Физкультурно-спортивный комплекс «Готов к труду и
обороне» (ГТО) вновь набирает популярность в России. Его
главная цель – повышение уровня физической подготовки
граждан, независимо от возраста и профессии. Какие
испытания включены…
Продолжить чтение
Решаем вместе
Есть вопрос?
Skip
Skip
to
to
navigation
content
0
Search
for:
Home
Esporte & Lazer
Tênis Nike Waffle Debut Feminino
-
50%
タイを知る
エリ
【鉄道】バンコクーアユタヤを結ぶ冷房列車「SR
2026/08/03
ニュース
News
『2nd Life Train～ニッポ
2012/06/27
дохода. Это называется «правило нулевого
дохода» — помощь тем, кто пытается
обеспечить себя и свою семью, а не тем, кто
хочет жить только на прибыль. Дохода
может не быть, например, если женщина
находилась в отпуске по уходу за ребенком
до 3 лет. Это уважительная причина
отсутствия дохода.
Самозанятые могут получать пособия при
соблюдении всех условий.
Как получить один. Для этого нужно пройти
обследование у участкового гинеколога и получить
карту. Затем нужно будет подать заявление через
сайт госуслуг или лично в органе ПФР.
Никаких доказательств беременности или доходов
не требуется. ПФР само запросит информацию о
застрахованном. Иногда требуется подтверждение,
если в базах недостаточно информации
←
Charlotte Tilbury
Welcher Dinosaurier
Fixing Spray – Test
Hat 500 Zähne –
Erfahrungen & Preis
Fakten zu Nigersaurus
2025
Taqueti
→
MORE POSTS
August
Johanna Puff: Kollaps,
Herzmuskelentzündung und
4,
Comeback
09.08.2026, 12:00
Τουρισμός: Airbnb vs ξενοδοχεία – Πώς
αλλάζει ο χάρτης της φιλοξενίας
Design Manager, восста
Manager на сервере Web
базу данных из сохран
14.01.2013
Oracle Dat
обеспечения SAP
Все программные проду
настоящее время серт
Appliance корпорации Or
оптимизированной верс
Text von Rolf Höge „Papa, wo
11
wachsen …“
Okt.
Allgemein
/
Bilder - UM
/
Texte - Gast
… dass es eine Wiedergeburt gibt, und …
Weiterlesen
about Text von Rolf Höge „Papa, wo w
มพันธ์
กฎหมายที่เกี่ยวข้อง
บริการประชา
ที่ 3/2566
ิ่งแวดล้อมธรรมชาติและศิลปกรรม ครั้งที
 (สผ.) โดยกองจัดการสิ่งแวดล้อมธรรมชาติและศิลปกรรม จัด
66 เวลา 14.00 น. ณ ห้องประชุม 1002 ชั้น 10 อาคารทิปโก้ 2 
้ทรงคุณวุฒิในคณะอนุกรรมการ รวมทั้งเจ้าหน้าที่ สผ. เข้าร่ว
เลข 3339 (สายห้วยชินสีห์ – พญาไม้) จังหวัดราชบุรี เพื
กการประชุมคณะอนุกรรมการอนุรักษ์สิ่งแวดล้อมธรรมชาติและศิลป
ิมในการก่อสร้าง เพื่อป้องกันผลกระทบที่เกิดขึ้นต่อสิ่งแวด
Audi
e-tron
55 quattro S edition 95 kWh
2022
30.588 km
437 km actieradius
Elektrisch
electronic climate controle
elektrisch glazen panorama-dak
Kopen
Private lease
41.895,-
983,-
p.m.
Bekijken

= = =

Extract the text of every record above, line by line, keeping each line unchanged.

TASK RESULT:
Физкультурно-спортивный комплекс «Готов к труду и
обороне» (ГТО) вновь набирает популярность в России. Его
главная цель – повышение уровня физической подготовки
граждан, независимо от возраста и профессии. Какие
испытания включены…
Продолжить чтение
Решаем вместе
Есть вопрос?
Skip
Skip
to
to
navigation
content
0
Search
for:
Home
Esporte & Lazer
Tênis Nike Waffle Debut Feminino
-
50%
タイを知る
エリ
【鉄道】バンコクーアユタヤを結ぶ冷房列車「SR
2026/08/03
ニュース
News
『2nd Life Train～ニッポ
2012/06/27
дохода. Это называется «правило нулевого
дохода» — помощь тем, кто пытается
обеспечить себя и свою семью, а не тем, кто
хочет жить только на прибыль. Дохода
может не быть, например, если женщина
находилась в отпуске по уходу за ребенком
до 3 лет. Это уважительная причина
отсутствия дохода.
Самозанятые могут получать пособия при
соблюдении всех условий.
Как получить один. Для этого нужно пройти
обследование у участкового гинеколога и получить
карту. Затем нужно будет подать заявление через
сайт госуслуг или лично в органе ПФР.
Никаких доказательств беременности или доходов
не требуется. ПФР само запросит информацию о
застрахованном. Иногда требуется подтверждение,
если в базах недостаточно информации
←
Charlotte Tilbury
Welcher Dinosaurier
Fixing Spray – Test
Hat 500 Zähne –
Erfahrungen & Preis
Fakten zu Nigersaurus
2025
Taqueti
→
MORE POSTS
August
Johanna Puff: Kollaps,
Herzmuskelentzündung und
4,
Comeback
09.08.2026, 12:00
Τουρισμός: Airbnb vs ξενοδοχεία – Πώς
αλλάζει ο χάρτης της φιλοξενίας
Design Manager, восста
Manager на сервере Web
базу данных из сохран
14.01.2013
Oracle Dat
обеспечения SAP
Все программные проду
настоящее время серт
Appliance корпорации Or
оптимизированной верс
Text von Rolf Höge „Papa, wo
11
wachsen …“
Okt.
Allgemein
/
Bilder - UM
/
Texte - Gast
… dass es eine Wiedergeburt gibt, und …
Weiterlesen
about Text von Rolf Höge „Papa, wo w
มพันธ์
กฎหมายที่เกี่ยวข้อง
บริการประชา
ที่ 3/2566
ิ่งแวดล้อมธรรมชาติและศิลปกรรม ครั้งที
 (สผ.) โดยกองจัดการสิ่งแวดล้อมธรรมชาติและศิลปกรรม จัด
66 เวลา 14.00 น. ณ ห้องประชุม 1002 ชั้น 10 อาคารทิปโก้ 2 
้ทรงคุณวุฒิในคณะอนุกรรมการ รวมทั้งเจ้าหน้าที่ สผ. เข้าร่ว
เลข 3339 (สายห้วยชินสีห์ – พญาไม้) จังหวัดราชบุรี เพื
กการประชุมคณะอนุกรรมการอนุรักษ์สิ่งแวดล้อมธรรมชาติและศิลป
ิมในการก่อสร้าง เพื่อป้องกันผลกระทบที่เกิดขึ้นต่อสิ่งแวด
Audi
e-tron
55 quattro S edition 95 kWh
2022
30.588 km
437 km actieradius
Elektrisch
electronic climate controle
elektrisch glazen panorama-dak
Kopen
Private lease
41.895,-
983,-
p.m.
Bekijken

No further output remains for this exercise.